82 percent of people polled in the Coffs Harbour electorate were in favour, with ten percent being neutral and only eight percent being against.

“That survey, along with the hundreds of pieces of correspondence to my office indicated strong support for the bill in the Coffs Harbour electorate,” Mr Singh said.

To apply for voluntary assisted dying under the bill, a person must meet certain eligibility criteria.

“To be eligible for voluntary assisted dying under the bill, a person must be over the age of 18; be assessed as having decision-making capabilities, and have made the decision without duress; be terminally ill with death expected within six months, or within 12 months for neurodegenerative diseases; the condition must cause intolerable suffering; and if the doctor assesses the person as having met the criteria, they must refer them to other specialists like oncologists or psychologists.

“If they are eligible, they must sign a declaration in front of two witnesses.

“Then, a voluntary assisted dying board will consider the application and can refuse the application if it does not believe all the criteria is met.

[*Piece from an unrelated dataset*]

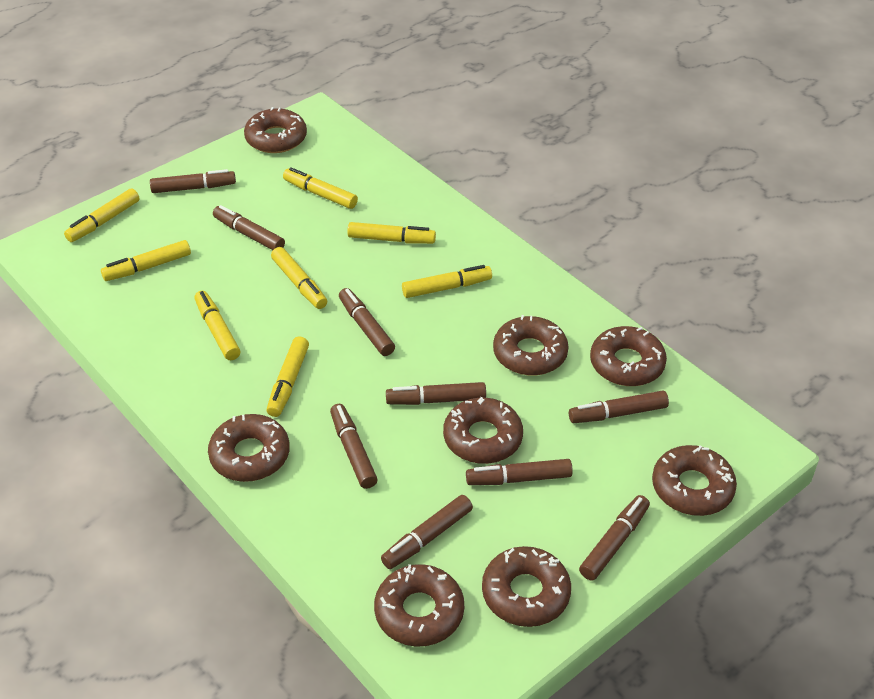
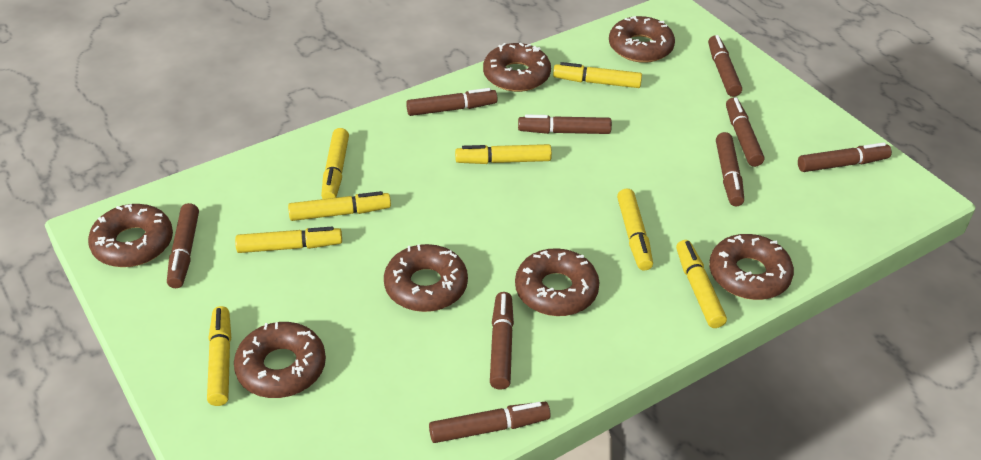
brown donut: [208,414,290,482] [244,107,307,153] [374,564,464,647] [443,397,523,464] [482,546,571,627] [493,315,568,375] [590,326,667,386] [652,445,737,516] = 8 -> [88,204,173,267] [234,322,326,398] [384,244,468,312] [483,43,551,92] [515,248,600,316] [609,16,675,63] [709,234,794,300] = 7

“An independent witness must be present when the health practitioner administers the drugs and must certify that it is voluntary.

“The patient can withdraw from the process at any time.”

Mr Singh said the bill did not reduce the importance of palliative care, as the vast majority of people would be ineligible to apply for voluntary assisted dying.

“Of course, palliative care is and should be a key component of end-of-life care.

“The vast majority of people will not be eligible for voluntary assisted dying under the bill, and therefore may rely on palliative care for their end-of-life care.

“I welcome any changes to palliative care that will improve end-of-life care, and we should make those improvements independent of the passage of the bill.”